**Text passage**.
-- BEGIN --

I just need to throw up some words. Here we go:
This weather & time change is GIVING ME LIFE! I usually love winter - I enjoy the cold & the layers of clothes but FOR THE LOVE, I am so over the sickness & keeping these kids inside & away from people. I feel like we will hit the ground running once it warms up for good - I'm anxiously awaiting Zoo trips & picnics in the park & splash pad fun... The timing will be perfect because the babies will be old enough to join in!
I randomly weighed myself yesterday - I've lost 5 pounds - lowest number I've seen on the scale since... High school maybe? I think that my body was much slimmer looking right before I got pregnant with the twins though - their pregnancy wrecked my body (obviously I would do it all over again, I'm just stating facts). My hips still ache daily & things just do not fit like they once did - with the warmer weather coming along & the twinkies getting closer to being a year old (WHAT?!), I'm also anxious to get back in to a running routine. I hope to shed another 15 pounds to reach my first "big" weight loss goal. After that I'll reevaluate & see if I wanna try for another 15 that'll put me at that special height/weight number that we all compare ourselves to. More than anything I'm just looking forward to having more energy & feeling better physically from the exercise!
As we are nearing 3 years old, the tantrums are in full swing. I'm not being overly dramatic when I say that I'm certain they will be the death of me. This mess is hard core. I want so badly to nurture her spirit & not squash it but I also don't want my toddler throwing herself on the floor when she's told 'no' or when it's bedtime - when she's clearly just mad that she isn't getting her way or wants to stay up late even though she's beyond tired. Oh, she tries my patience & my grace-giving desire. But then she does things like introduce her baby sisters by saying "This is Giles, this is Hat-hat. Yes, they're twins." (because we haven't been asked that often or anything...) & we laugh & melt at her charm. I know that I say it all the time but DANG, PARENTING IS HARD! And then I look at the twins & it scares me that we have to do this all again. Times two.
This weekend was fabulous. The weather was great & our schedule was relatively free. We just piddled & played & enjoyed ourselves. It was so lovely, so much so that I'm sad to see it end. I have deviated from my goal for the year of letting go & creating quiet some... & have suffered because of it. In those moments, I've become ill & overwhelmed & overly tired & scattered. But I've regrouped & reassured myself in the reasons that I set that goal & am I'm feeling much better. I'm loving saying 'no' & 'yes'. No - to things that will stretch me too thin or overwhelm me or wreck my girls' routines - all recipes for disaster. And yes - to my family, to my husband. I'm learning that while we thrive in an organized environment, it doesn't have to be absolutely spotless 24-7. That we can wear laundry out of clothes baskets every once in a while because it isn't the end of the world that I didn't put them away fresh out of the dryer. And that we can eat grilled hotdogs with homemade fries for supper once every two weeks because I don't have to spend 30 minutes in the kitchen on a healthy & carefully thought out meal every night. While the people pleaser in me hates to tell people that I love no, even when I know I'd enjoy myself, I am LOVING the freedom of no in this season. And because I'm a woman who care entirely too much about what people think, being real here, I struggle with people wondering if I can't "handle it all" I'm saying no - but in this season of easily overly tired babies, babies who only want to nurse from their Mama & not from bottles, toddlers who NEED afternoon naps, & for the sake of my tired body & nerves needing quietness, craving it - it's my reality. And I'm enjoying it.

-- END --

**Collected material**.
-- BEGIN --

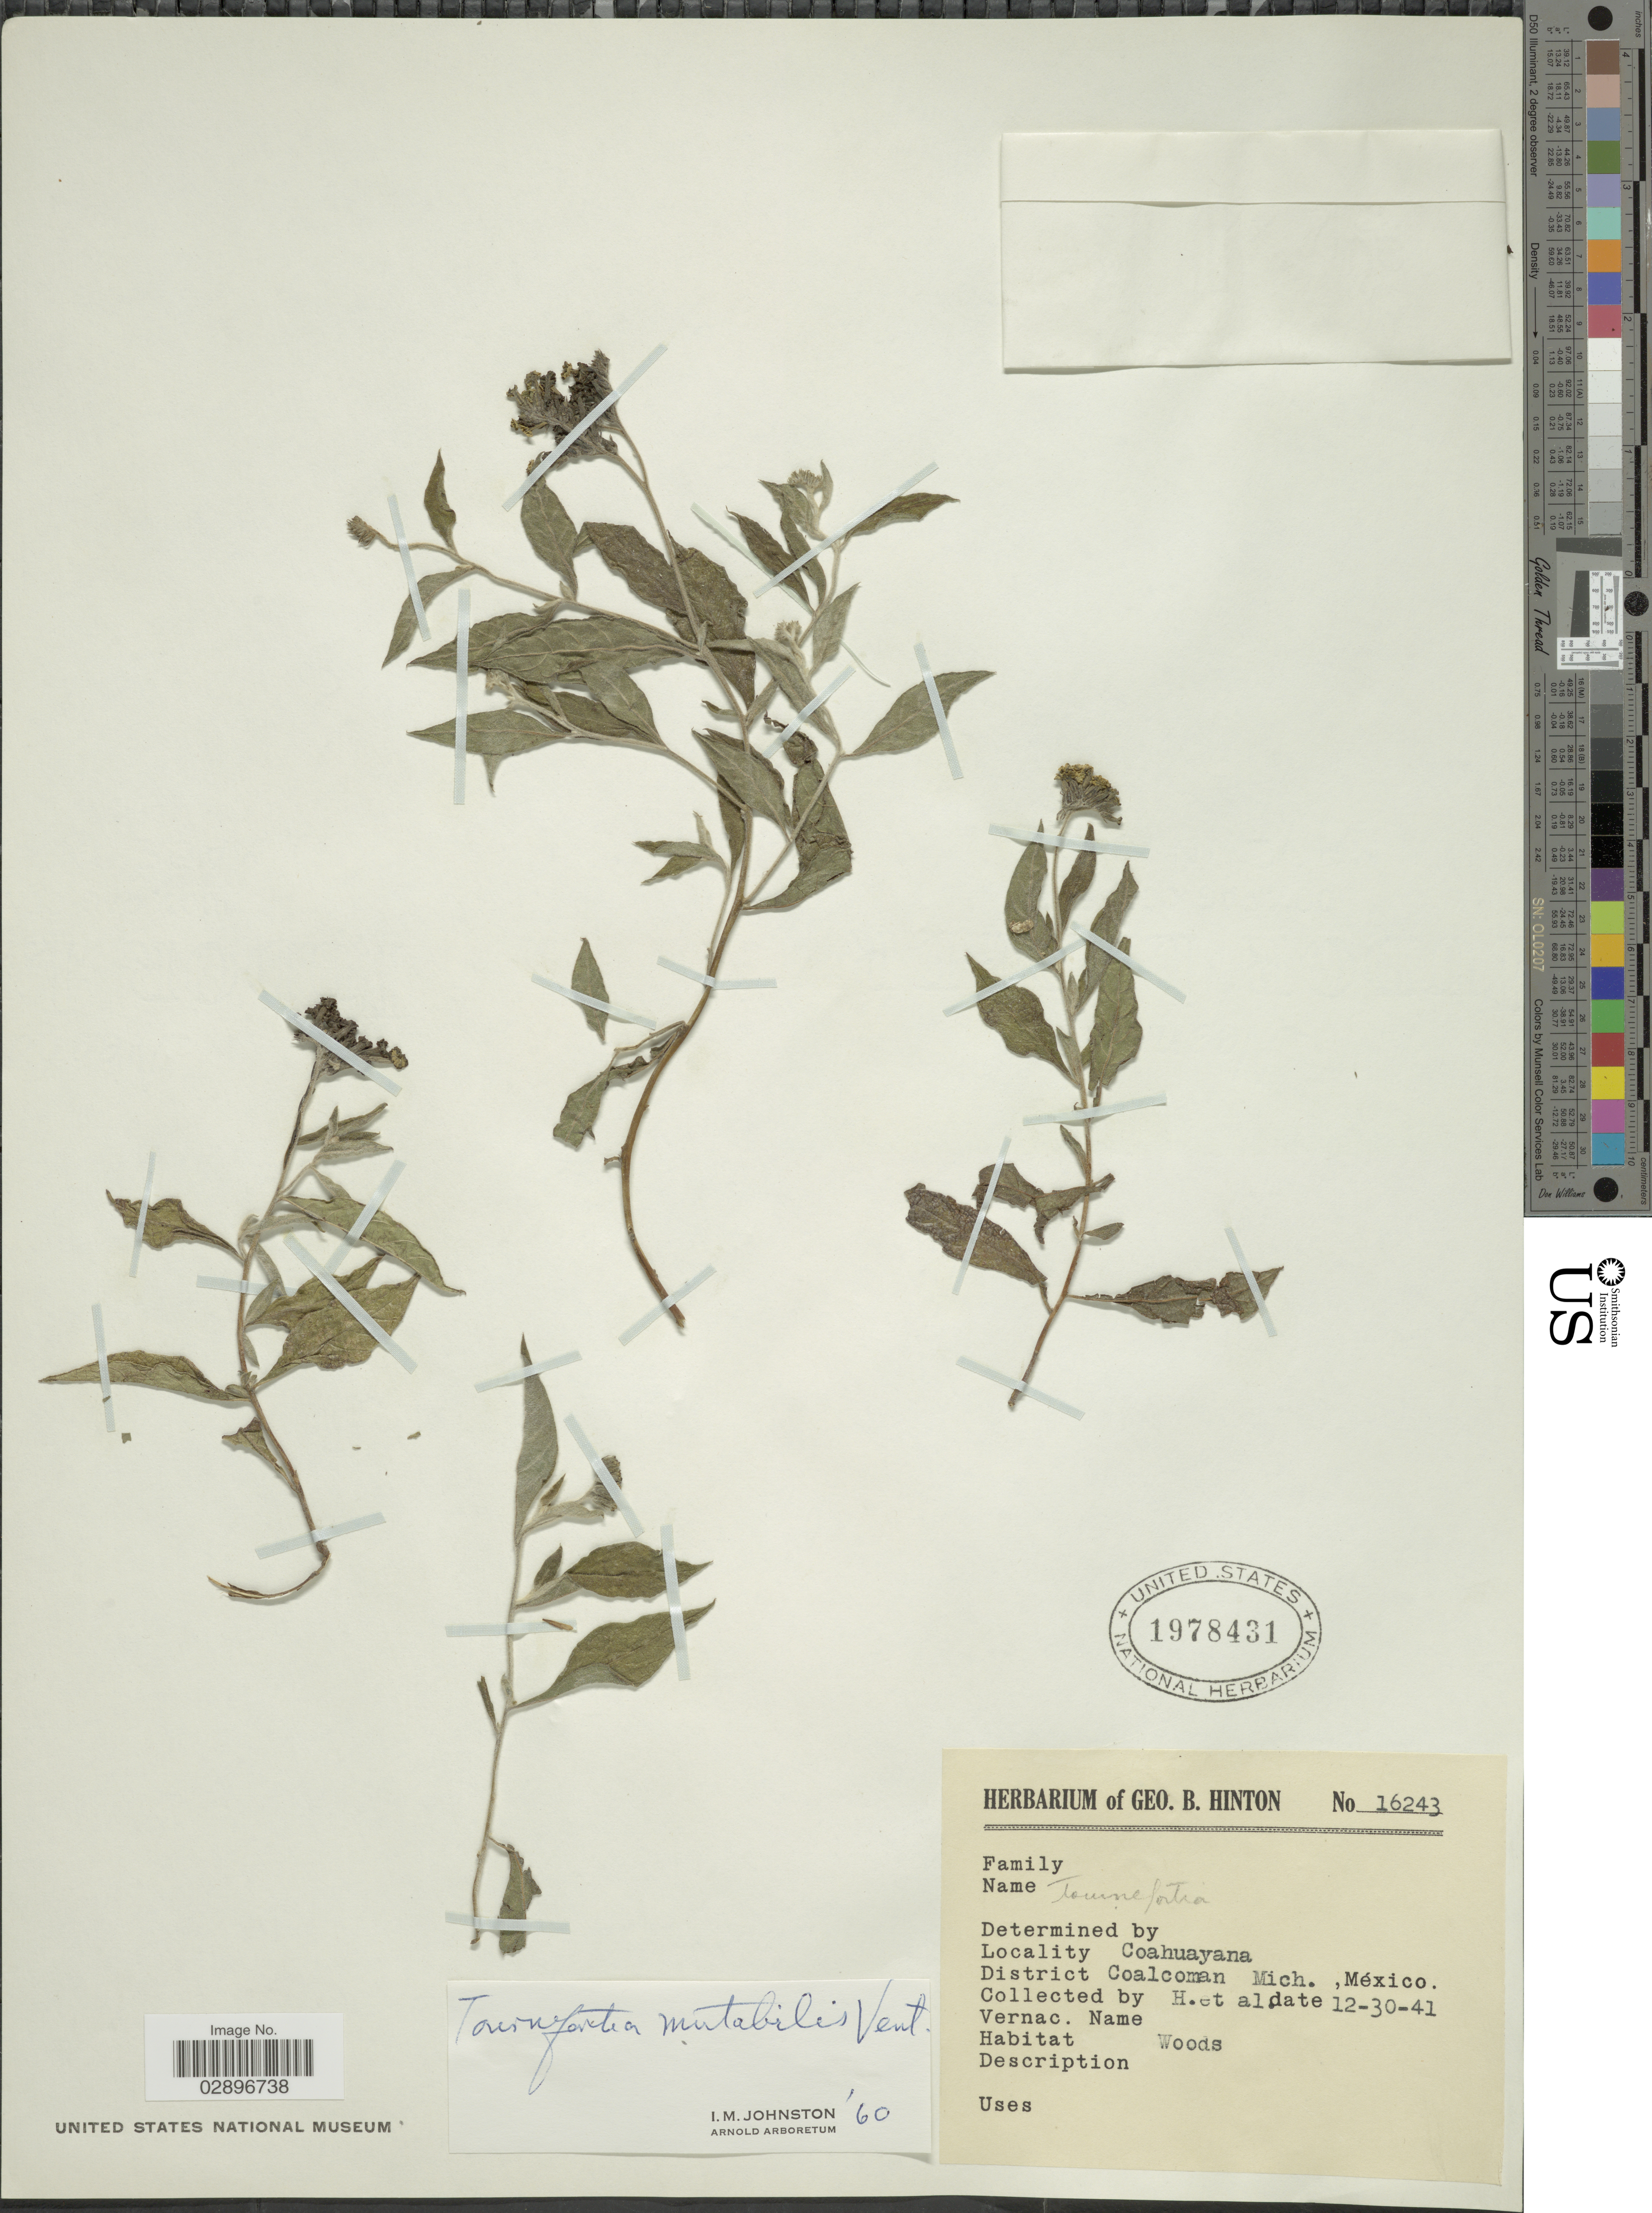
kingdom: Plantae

-- END --

**Challenges**.
1 > In the blog post, how many more pounds does the writer hope to lose to reach a first "big" weight loss goal?
2 > Please carry on the blog post about family life from its final sentence.
The data are separate material with no connection to the blog post.

**Answers for this exercise**.
1 > Another 15 pounds.

2 >
I booked a cabin in the mountains for our first vacation as a family for this coming fall & I am so flipping excited! We haven't been on a vacation, well since our honeymoon technically. We've been on a few overnight trips, we've been very blessed to travel with Aaron's work to Destin, we've been on a few short trips with other family members but just us, for an extended period of time... It's been almost 6 years. We chose Pigeon Forge because it isn't too long of a drive for the girls, it has something for everyone, & we love the mountains. Aaron's excited to go fishing in the creek that our cabin overlooks, we plan to take the girls to the Aquarium, & I'm just excited to getaway with my people!
I am excited about some financial decisions we are making this year - it's nothing earth shattering but we are really trying to focus on being good stewards with what we're blessed with. I'm excited for what this all means for our family! I love money management & it excites me to have goals!
I'm also excited about Easter - it always just makes me happy. It's so cheerful & uplifting. The little girls & I haven't been to church since Thanksgiving. After their bout with RSV, it's just been too much of a risk during this cold & flu season. I am planning on Easter being our first Sunday back & am literally counting down the Sundays! I'm also excited because I snatched all of the girls matching Easter dresses last year on massive sale so I don't have to worry about trying to go shopping now. I'm just going to wear something that I already have with a cardigan that belonged to my Nanny - growing up Easter dress shopping was a BIG deal for my Nanny & my Mom, I always LOVED going shopping with them for a special dress! I can't wait to be back at church, worshipping with my church family, it's been a LONG winter.
The other day I was thinking about the girls' 6th month pictures, I'm taking a special prop that is connected to my Paw Paw Prater & started to tell Aaron "we'll have to be sure..." & was going to finish the sentence with "get Daddy a framed picture of that." It amazes me that my mind somehow still doesn't fully comprehend that he's gone. That he's been gone for almost 4 years. I can't even.
My babies will be 1 in 4 months. Prater will be 3 in 6 months. Tear. Yes, their parties are already planned.
Speaking of birthdays, Elijah Banx turns 10 this year! Shut up! I'm thinking that I may plan a silly something so that the girls can celebrate him - I cannot believe it's been 10 years since Aaron, Daddy, & I picked him up in Mississippi.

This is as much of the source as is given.